Certa vez, num dos núcleos do projeto Eu sou que funcionou durante 2 anos na favela do Borel, no Rio de Janeiro, numa época em que a comunidade era tomada por muita violência, a professora e eu percebemos a recorrência de uma forma que aparecia sempre nomeada como “Nuvem com chuva” pelos alunos e na maioria dos trabalhos.
Não se tratava de um caso típico de estereótipo, parecia ser mesmo uma forma que obedecia a uma significação comum a quase todos daquele grupo entre 8 e 12 anos.
Como surgiu:
Foi apresentada numa aula a proposta artística que chamamos de: “Construção com linhas”. Nessa proposta cada aluno deposita num espaço na mesa, previamente limitado, um pedaço de barbante. Em seguida, utilizando a técnica de frotagem*, cada um escolhe e faz o registro no papel de uma parte escolhida da composição que foi construída em grupo. Depois de transferida a parte, o aluno faz intervenções com desenhos, pinturas e ou colagens, tomando essas linhas e formas como estrutura que receberá essas intervenções individuais.
Os resultados produzidos foram bastante criativos. Foi através dessa proposta que se observou que eles chamavam algumas formas de “nuvem com chuva”.
Justamente por ser algo que não havia sido previamente nomeado ou seja, não chegou como linguagem pronta (como acontece com os estereótipos comuns), estávamos portanto, frente a algo um tanto inusitado: um código desenvolvido naquele momento, especialmente dentro daquele grupo. Aquela ocorrência aguçou a nossa curiosidade e o desejo de decifrá-la, não só para promover uma maior aproximação entre a professora e o grupo, mas também pelo recurso arte-educacional que utilizamos que é o das “Práticas reflexivas”, em que cada nova proposta apresentada considera uma ocorrência anterior como fala artística de um aluno ou de um grupo e essa “fala” deverá dialogar com a proposta que será trazida pelo professor num próxima aula. Portanto, toda proposta artística que é apresentada considera um acontecimento (ocorrência) para conceitualizar a proposta que seria trabalhada no nosso próximo encontro.
Por isso, na aula seguinte, foi proposta uma atividade que chamamos de “Livre construção poética”.

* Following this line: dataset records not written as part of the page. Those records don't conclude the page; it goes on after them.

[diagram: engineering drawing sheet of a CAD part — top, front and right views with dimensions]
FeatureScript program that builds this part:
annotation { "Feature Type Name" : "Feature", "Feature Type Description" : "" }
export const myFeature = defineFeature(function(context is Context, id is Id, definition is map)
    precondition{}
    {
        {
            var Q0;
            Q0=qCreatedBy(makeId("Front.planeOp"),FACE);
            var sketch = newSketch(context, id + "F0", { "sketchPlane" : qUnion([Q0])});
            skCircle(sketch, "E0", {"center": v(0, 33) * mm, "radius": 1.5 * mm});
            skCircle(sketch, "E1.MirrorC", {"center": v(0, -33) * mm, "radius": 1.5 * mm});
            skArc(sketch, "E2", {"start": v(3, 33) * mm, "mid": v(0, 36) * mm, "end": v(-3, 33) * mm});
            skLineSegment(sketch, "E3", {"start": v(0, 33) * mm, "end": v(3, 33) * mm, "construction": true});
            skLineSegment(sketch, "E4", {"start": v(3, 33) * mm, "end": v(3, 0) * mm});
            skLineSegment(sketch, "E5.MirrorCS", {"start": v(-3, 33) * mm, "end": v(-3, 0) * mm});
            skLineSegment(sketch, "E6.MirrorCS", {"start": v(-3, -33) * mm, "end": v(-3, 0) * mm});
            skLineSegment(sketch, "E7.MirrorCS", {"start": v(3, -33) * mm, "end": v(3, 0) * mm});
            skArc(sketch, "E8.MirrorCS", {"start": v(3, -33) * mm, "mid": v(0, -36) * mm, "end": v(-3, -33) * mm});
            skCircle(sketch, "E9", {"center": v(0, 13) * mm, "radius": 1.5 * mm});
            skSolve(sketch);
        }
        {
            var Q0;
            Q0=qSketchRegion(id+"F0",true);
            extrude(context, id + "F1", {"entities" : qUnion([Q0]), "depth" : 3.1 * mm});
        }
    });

Trata-se de um processo bem simples:
Depois que todos estão dispostos em círculo, o orientador lança uma palavra ou frase e pede que se façam livres associações, sem racionalização ou compromisso com acertos. A essa palavra acrescenta-se a pergunta: …a palavra te lembra? Feita essa livre analogia (sem que seja justificada) temos uma segunda palavra a qual caberá de novo a mesma pergunta: Te lembra?
Nesse caso demos início à construção poética considerando o que nos parecia ser o código do grupo: “Nuvem com chuva”.
Obteve-se então o seguinte resultado:
NUVEM COM CHUVA (me lembra…)
CÉU
ARVORE
AZUL
NATUREZA
BICHO
NATUREZA
PORRADA
BRIGA
DISCUSSÃO
MATAR
SOCO
PORRADA
TIRO
BRIGA
SANGUE
Nesse caso, observa-se que a construção poética realizada pelo grupo tem início com certa formalidade socialmente esperada (parte em preto), mas que ao se desenvolver (parte vermelha) se legitima e assim parece nos responder ao código.